The DWP published adverts in the Metro (a free paper available at railway stations) and on the Daily Mail‘s website that claimed:

  • People moved into work faster on universal credit (UC) than under the old system
  • Jobcentres will pay an urgent advance to people who need it
  • Rent can be paid directly to landlords under UC

The ASA looked into these claims and upheld complaints about all of them*. A government department, staffed by supposedly neutral civil servants serving more or less willingly Conservative party spads and ministers, spent taxpayer money to tell their target audience (commuters) things that are untrue about a policy that affects the most vulnerable and frequently poorest people in society. Put more bluntly, they spent public money lying to the public.

In my day job, I have the ASA and its guidelines in mind constantly. I copy-edit, word by word, to ensure the company I work for never misrepresents the products it sells. The pains we take to be transparent and honest are the reason I feel comfortable working there. If the government was forced to abide by ASA standards in the House, on TV and radio and during press conferences, rather than just when producing their squalid marketing trash, none of them would be able to say anything at all beyond “Good morning”.

This advertising material from the DWP – and it was advertising, and it was from DWP, not the Conservative party directly – was egregiously, deliberately untrue, and so very damaging for people who have genuine reason to fear for their futures. If you live with a disability or long-term illness, or even if you’ve only read about people dying of terminal illnesses after being declared fit for work and having been denied UC and had their incomes taken away, it’s mystifying how the Tories could attract any share of the vote at all when this is the depth to which they have sunk.

There is a word for knowingly telling untruths about the most vulnerable people in society. That word is evil.
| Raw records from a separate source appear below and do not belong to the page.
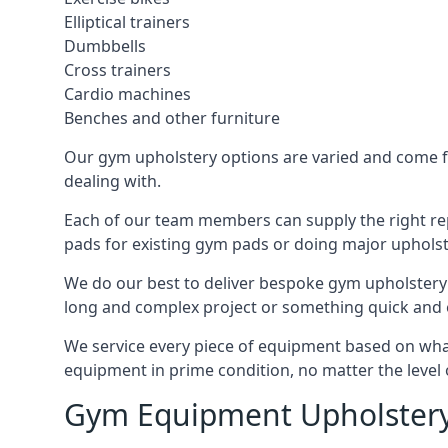
Elliptical trainers
Dumbbells
Cross trainers
Cardio machines
Benches and other furniture
Our gym upholstery options are varied and come fro
dealing with.
Each of our team members can supply the right repa
pads for existing gym pads or doing major upholst
We do our best to deliver bespoke gym upholstery 
long and complex project or something quick and 
We service every piece of equipment based on what i
equipment in prime condition, no matter the level 
Gym Equipment Upholstery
We must punish them for it the only way we can: at the polls.

 

*The complaints were:

  • “People move into work faster on Universal Credit than they did on the old system” – no actual evidence to support this could be found. Complaint upheld
  • “Jobcentres will pay an urgent advance to people who need it” – “urgent”, if within five weeks can be considered urgent. Upheld
  • “Your Jobcentre can pay rent directly to landlords” – misleading, because it only applies to a small number of claimants. Upheld

A complaint that the adverts were not clearly identified as adverts was partially upheld. There was a disclaimer, but in very small type.